我々社員の生産性は、社員の個々のスキル・能力に大きく依存していると考えがちなものですが、この仕事上の生産性と個々のスキルとの間に実は、相間関係はない。むしろ、「休憩中の会話が活発だと生産性は向上する」などといわれると、こそばゆい思いに駆り立てられるというものですが、この意外な結論も実は今、最先端のIT技術のウエアラブルセンサーの着用によって収集された膨大な行動データーの解析の結果というと皆さんはどう思われますか?


「データーの見えざる手」という題名にひかれて連休の休みの中に読んだ本にこんなことが紹介されていました。

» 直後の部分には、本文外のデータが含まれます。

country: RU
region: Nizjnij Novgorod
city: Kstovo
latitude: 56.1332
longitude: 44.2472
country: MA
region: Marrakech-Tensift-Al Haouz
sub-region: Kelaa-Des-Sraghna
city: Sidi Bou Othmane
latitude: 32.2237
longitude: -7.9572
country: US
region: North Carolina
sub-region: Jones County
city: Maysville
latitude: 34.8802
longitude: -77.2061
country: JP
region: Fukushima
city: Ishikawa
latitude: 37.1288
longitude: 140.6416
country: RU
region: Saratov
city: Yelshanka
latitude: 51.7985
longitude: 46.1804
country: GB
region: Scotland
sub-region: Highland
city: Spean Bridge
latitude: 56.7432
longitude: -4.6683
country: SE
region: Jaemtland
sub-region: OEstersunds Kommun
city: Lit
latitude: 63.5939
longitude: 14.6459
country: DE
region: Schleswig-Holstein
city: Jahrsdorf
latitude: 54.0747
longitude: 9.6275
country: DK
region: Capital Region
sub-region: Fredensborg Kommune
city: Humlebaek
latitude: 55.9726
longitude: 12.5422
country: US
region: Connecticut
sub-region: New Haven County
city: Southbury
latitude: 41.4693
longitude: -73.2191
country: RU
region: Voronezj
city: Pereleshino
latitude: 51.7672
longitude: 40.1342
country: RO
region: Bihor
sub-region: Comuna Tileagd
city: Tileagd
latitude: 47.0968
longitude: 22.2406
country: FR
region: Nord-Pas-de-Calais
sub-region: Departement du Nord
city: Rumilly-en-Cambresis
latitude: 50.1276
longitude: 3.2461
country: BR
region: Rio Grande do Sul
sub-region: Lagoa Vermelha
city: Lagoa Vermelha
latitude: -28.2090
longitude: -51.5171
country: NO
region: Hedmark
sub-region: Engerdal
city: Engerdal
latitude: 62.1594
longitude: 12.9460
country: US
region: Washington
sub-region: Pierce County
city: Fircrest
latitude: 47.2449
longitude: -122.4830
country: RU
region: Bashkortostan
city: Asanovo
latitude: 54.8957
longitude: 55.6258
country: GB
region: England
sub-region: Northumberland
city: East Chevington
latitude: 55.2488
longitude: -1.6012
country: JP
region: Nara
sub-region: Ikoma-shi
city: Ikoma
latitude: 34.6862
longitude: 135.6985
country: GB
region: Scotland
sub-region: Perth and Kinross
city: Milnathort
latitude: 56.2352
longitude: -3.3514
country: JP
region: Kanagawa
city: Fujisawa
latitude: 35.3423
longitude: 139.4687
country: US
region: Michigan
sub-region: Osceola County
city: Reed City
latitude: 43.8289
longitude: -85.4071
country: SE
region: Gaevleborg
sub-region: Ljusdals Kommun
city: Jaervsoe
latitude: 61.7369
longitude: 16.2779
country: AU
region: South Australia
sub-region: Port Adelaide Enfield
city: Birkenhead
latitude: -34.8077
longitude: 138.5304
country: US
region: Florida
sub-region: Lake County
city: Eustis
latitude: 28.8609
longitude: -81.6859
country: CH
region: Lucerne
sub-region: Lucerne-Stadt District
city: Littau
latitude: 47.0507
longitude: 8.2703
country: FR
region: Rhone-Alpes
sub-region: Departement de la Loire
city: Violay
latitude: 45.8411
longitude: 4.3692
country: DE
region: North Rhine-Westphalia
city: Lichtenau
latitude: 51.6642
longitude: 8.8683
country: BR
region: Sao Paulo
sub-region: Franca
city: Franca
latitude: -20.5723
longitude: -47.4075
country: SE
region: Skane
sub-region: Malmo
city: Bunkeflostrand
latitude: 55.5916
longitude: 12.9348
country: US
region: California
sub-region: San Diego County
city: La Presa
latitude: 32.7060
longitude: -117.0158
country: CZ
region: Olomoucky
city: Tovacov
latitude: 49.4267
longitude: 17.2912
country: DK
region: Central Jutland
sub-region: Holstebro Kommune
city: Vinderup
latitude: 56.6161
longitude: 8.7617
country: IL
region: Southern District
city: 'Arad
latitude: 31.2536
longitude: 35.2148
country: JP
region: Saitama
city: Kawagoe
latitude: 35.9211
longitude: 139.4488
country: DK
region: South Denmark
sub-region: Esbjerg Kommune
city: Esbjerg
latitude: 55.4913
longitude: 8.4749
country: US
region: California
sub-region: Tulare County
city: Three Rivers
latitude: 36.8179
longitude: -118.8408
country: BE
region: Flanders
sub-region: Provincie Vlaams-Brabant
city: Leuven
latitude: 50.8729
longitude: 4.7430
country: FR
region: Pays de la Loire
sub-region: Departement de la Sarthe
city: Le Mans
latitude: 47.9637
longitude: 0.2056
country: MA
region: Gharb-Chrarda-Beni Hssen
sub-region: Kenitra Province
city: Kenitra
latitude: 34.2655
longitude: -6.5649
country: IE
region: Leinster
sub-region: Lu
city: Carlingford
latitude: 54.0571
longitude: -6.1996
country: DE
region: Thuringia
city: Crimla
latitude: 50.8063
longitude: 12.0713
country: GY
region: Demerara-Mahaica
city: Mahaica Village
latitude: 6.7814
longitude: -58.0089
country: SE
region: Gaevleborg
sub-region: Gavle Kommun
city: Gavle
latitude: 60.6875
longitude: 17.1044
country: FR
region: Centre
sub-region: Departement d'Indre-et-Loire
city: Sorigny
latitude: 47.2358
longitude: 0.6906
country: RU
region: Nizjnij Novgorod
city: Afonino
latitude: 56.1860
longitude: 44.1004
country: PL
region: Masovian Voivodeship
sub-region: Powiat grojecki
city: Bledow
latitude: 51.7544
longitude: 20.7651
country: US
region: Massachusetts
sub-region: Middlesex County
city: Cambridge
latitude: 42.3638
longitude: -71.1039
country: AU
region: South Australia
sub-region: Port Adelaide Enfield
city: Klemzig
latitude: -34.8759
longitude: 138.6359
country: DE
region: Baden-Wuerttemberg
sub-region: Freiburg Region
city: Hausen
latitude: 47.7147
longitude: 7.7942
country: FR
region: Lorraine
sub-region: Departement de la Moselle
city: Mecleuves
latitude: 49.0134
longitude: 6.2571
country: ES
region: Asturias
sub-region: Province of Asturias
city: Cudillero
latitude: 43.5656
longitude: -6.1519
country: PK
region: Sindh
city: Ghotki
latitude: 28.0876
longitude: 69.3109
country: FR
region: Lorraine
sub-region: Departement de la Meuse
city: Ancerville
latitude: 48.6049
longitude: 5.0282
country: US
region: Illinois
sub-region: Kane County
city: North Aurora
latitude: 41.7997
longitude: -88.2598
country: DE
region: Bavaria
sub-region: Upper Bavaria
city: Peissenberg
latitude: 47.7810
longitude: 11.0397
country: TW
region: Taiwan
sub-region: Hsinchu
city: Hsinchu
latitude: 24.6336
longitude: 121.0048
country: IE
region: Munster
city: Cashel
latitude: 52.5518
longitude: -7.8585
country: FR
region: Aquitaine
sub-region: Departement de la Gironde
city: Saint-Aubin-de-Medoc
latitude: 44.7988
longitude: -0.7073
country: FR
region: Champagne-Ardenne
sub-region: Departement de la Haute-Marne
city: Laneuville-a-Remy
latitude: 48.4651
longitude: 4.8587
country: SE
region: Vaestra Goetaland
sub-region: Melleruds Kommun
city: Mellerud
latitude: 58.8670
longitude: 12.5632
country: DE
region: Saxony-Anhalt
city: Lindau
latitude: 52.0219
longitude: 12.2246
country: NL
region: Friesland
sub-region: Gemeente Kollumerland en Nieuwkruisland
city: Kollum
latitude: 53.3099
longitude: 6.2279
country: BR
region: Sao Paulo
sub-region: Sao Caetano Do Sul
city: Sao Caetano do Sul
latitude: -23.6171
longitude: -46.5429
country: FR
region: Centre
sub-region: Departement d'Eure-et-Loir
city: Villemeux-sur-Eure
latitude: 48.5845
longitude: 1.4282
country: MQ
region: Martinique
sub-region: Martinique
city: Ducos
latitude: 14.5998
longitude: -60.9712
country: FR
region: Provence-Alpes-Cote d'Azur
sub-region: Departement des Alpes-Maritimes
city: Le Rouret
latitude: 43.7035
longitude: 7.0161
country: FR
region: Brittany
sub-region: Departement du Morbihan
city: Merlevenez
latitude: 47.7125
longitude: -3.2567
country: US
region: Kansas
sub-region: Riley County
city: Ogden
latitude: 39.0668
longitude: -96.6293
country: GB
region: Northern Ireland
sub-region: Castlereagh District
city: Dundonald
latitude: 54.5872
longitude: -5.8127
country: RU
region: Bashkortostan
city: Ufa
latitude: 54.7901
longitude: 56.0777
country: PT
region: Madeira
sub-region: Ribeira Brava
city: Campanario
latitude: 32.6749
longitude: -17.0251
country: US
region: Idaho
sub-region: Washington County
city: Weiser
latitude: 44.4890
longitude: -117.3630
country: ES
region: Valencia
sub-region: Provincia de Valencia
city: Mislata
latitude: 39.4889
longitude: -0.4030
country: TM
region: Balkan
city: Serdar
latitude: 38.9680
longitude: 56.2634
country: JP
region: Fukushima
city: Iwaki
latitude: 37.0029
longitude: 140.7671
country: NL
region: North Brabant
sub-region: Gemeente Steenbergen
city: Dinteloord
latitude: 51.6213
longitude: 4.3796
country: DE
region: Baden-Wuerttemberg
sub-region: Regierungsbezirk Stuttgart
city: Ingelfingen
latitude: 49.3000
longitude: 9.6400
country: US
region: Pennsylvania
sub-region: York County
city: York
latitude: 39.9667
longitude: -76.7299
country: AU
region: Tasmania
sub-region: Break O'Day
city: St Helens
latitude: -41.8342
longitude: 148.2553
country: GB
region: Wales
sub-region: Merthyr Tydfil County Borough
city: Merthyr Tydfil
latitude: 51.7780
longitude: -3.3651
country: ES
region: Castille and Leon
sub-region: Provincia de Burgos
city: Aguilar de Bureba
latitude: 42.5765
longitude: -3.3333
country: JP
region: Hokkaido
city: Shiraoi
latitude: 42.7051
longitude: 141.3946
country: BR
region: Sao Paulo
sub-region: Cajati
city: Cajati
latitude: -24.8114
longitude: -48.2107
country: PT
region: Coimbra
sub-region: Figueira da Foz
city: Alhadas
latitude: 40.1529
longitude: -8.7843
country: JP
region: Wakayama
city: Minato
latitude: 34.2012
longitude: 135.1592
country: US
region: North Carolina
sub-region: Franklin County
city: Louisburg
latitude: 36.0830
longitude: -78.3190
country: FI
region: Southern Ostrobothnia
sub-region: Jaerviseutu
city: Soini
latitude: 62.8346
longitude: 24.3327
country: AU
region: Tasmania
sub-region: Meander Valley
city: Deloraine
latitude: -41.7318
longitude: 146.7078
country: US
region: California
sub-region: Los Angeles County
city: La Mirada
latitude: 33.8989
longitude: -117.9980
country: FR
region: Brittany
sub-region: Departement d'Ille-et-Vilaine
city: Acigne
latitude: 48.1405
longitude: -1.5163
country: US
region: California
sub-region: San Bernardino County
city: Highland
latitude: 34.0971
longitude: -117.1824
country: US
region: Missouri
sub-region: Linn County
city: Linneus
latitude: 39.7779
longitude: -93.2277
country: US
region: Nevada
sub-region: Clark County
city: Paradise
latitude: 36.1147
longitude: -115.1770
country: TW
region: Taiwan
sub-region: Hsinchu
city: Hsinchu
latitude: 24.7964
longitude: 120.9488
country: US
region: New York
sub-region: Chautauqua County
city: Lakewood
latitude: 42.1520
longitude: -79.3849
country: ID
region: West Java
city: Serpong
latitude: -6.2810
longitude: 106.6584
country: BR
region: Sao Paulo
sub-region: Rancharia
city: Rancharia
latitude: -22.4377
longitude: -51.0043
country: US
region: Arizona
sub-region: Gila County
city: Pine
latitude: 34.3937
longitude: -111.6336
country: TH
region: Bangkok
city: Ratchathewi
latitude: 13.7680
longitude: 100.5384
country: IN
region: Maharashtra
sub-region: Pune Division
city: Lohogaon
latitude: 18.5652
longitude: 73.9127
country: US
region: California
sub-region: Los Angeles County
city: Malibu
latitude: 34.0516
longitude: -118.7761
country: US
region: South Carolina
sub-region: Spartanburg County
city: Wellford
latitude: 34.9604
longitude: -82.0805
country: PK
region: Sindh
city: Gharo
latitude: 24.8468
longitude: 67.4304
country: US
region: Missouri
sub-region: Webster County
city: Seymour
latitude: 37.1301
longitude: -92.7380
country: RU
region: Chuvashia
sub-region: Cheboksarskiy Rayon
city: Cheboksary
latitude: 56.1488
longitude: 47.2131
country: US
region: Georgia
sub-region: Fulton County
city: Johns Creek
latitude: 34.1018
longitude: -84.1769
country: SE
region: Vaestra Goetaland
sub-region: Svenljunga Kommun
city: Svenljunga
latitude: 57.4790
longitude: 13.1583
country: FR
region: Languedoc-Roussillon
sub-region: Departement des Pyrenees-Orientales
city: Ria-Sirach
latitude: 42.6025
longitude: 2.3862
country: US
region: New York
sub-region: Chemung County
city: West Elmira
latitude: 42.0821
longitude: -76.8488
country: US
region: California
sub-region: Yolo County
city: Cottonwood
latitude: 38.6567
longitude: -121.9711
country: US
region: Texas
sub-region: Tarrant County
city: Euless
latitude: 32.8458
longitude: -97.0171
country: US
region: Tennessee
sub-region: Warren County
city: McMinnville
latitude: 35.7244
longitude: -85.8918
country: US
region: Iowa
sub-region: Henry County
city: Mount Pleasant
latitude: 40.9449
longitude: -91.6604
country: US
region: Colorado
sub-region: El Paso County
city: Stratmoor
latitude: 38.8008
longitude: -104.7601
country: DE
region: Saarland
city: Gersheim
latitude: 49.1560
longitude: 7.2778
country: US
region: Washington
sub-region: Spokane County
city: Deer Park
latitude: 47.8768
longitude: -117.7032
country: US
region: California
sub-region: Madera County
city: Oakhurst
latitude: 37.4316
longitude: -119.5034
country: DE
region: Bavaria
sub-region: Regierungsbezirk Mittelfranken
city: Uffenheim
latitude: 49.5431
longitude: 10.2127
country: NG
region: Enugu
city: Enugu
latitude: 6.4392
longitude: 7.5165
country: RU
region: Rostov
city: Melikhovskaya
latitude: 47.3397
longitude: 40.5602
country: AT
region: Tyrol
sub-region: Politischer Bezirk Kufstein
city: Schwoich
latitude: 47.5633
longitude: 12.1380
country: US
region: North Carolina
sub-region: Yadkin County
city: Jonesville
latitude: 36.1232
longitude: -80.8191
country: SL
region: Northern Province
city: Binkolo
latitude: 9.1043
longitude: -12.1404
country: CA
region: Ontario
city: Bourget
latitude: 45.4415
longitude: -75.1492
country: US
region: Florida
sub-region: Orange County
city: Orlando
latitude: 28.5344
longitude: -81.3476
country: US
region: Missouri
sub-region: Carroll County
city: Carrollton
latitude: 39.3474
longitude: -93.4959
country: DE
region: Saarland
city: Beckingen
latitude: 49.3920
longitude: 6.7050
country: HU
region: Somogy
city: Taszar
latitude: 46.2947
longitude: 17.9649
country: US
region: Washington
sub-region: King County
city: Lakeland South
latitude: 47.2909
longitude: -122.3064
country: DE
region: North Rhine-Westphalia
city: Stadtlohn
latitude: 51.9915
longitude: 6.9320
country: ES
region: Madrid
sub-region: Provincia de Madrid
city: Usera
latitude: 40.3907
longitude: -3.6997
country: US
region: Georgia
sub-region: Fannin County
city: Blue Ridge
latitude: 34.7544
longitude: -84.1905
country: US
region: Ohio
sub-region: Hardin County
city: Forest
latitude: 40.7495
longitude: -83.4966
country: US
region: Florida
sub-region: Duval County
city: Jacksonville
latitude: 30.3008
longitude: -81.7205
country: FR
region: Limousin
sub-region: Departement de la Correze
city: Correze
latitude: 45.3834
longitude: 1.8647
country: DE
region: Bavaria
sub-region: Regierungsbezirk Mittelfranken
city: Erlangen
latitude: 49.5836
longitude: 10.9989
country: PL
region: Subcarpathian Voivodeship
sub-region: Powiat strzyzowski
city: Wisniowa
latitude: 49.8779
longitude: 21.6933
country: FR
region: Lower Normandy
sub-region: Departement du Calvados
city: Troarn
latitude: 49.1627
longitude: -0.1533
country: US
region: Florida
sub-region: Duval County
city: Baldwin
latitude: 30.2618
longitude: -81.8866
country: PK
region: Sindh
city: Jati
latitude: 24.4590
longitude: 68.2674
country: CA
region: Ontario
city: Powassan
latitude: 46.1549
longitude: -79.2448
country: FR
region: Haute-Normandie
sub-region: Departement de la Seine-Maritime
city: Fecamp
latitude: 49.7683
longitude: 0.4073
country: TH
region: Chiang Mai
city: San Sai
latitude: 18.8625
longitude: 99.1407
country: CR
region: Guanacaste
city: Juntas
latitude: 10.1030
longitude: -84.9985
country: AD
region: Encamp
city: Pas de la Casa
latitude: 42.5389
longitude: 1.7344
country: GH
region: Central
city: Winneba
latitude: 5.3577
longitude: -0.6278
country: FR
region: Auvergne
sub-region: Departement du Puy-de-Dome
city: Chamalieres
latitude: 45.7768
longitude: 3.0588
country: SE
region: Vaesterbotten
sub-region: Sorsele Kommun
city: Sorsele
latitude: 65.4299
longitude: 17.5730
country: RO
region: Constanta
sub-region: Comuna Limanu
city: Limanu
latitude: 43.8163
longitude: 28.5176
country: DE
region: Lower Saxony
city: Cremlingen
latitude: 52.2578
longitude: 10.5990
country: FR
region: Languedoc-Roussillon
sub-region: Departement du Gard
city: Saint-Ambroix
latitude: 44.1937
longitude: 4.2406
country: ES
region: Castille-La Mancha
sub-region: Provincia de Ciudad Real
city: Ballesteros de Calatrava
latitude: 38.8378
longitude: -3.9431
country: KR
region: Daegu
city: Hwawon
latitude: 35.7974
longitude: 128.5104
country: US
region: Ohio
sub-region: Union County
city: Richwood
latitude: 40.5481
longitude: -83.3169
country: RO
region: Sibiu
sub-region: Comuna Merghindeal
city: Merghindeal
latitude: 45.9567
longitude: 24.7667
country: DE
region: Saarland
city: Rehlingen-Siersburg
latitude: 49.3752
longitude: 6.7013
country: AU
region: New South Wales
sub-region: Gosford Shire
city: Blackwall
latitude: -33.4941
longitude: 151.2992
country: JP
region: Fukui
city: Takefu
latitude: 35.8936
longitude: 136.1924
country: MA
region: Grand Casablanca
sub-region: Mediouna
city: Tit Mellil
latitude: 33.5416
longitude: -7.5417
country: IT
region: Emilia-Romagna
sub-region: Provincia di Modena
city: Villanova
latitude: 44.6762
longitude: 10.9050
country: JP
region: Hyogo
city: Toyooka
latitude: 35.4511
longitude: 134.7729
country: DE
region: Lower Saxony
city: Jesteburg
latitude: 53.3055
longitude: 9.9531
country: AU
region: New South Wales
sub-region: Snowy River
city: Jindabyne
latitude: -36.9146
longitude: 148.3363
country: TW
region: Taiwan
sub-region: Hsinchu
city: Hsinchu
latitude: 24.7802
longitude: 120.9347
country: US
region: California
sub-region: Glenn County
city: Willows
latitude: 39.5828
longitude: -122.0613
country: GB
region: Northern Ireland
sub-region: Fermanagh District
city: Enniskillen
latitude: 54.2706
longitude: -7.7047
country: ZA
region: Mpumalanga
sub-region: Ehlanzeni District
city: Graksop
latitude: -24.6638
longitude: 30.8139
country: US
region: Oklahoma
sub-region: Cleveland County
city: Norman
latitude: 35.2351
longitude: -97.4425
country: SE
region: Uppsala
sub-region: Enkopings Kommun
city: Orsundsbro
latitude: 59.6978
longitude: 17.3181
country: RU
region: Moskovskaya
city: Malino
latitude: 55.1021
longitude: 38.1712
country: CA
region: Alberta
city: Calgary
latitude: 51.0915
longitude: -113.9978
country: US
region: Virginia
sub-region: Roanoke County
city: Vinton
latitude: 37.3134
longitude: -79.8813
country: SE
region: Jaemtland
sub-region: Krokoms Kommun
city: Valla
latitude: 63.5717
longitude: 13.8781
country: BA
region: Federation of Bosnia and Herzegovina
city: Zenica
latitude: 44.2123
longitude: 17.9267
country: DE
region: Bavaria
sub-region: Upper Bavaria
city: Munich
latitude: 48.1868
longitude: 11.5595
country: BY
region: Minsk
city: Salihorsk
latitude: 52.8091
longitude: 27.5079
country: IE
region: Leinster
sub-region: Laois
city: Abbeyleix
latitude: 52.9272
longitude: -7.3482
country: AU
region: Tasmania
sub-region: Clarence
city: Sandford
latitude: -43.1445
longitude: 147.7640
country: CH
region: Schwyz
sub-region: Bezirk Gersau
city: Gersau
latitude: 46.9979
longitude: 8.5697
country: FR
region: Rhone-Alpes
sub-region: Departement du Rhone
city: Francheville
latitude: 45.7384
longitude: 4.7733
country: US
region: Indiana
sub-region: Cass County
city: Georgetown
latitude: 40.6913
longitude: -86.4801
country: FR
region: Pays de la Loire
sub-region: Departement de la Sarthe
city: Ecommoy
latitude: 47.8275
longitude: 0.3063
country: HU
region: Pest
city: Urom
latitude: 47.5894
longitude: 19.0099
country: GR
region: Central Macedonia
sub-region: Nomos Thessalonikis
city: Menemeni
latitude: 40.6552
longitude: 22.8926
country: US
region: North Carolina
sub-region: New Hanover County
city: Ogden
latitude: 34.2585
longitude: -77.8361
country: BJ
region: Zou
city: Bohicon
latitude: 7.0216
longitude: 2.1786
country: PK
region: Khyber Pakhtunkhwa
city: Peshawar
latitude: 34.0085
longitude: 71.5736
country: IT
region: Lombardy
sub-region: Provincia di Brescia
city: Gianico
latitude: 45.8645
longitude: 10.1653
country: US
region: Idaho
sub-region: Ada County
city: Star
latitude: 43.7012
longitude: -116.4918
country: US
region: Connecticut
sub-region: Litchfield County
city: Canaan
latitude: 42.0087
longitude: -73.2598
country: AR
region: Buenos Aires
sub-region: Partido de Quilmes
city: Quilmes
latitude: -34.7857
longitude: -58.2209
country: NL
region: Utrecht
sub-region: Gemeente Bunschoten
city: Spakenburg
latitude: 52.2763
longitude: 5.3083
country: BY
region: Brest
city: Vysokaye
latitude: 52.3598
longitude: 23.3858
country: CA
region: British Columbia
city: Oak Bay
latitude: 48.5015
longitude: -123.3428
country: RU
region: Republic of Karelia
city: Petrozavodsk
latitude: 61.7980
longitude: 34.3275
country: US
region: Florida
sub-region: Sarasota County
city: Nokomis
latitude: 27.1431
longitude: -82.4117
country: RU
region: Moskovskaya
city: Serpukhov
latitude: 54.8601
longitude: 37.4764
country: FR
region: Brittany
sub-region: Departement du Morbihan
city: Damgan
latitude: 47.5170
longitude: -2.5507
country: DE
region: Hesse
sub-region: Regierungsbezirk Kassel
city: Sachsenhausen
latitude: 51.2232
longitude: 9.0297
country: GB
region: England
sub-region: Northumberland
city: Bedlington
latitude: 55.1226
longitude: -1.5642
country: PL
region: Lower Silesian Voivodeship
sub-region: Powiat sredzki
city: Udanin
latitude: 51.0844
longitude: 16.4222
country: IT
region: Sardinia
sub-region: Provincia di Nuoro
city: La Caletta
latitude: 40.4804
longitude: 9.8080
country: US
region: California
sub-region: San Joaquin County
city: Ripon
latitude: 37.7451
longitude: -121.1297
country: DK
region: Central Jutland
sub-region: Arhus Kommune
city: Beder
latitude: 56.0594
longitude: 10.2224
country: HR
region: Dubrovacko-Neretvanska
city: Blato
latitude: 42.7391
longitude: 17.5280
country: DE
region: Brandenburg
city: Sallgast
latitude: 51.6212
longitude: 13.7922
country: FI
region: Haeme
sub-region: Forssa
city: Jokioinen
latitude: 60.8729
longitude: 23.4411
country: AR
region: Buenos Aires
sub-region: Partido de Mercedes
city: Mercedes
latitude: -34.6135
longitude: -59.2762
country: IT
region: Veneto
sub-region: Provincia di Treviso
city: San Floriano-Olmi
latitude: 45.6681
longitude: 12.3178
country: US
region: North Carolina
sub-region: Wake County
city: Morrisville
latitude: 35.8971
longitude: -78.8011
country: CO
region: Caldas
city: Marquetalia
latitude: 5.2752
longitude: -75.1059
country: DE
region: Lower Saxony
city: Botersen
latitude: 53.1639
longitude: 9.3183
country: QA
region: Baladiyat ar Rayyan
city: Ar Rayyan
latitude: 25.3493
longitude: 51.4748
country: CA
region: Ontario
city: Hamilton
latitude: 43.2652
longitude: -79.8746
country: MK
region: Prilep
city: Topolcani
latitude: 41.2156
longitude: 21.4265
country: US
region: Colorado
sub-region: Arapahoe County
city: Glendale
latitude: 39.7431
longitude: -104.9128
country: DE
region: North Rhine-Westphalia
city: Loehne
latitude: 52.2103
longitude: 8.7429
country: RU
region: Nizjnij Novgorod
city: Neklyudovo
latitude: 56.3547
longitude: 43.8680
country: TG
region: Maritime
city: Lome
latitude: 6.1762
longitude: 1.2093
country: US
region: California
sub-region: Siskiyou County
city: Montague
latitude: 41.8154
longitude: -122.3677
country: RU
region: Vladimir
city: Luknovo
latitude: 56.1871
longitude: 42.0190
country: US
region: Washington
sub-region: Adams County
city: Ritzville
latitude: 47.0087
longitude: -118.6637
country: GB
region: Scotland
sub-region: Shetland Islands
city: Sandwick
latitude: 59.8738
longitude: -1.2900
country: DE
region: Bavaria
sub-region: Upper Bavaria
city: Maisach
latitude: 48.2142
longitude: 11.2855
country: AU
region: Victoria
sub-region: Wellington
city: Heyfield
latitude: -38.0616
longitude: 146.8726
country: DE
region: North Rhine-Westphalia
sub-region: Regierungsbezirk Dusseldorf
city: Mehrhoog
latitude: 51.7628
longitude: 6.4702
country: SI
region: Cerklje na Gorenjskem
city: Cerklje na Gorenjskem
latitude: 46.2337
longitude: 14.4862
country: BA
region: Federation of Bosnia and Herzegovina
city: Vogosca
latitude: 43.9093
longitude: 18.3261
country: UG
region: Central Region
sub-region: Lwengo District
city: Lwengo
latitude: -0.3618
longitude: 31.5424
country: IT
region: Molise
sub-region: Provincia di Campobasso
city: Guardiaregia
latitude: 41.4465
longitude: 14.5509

業務の効率化や生産性のアップにIT技術が活用されてきたことは周知の事実ですが、これまでのIT技術による業務の効率化の多く、私たちの「現場の活発度」とはおよそ無縁な地平で行われてきた結果、かえって生産性を低下させているとまでこの本の筆者の矢野和男氏は記しています。


ウエアラブルセンサーを使って職場の従業員の行動を計測し、そのビッグデーターを人工知能で解析して生産向上につなげる研究を長年、続けてきた筆者は、生産性の向上は従業員を管理・監督するのではなく、逆に、従業員の幸福感や相互コミュニュケーションを高めることが必要と説いています。


 過度なメール依存やスマホ依存によって、多くの人々が、直接、面と向かって身体運動でやりとりすべき機会を自ら放擲しているとも嘆いています。


「行動を起こした結果、成功したかが、重要なのではない。行動を起こすこと自体が人の幸せなのである。」我われが日ごろ、感覚的に抱いている想念でもありますが、最先端のウエアラベルセンサーの活用とビッグデーターの解析によて裏打ちされているだけに、説得力ある言葉と受け止めたのはわたしだけではないと思います。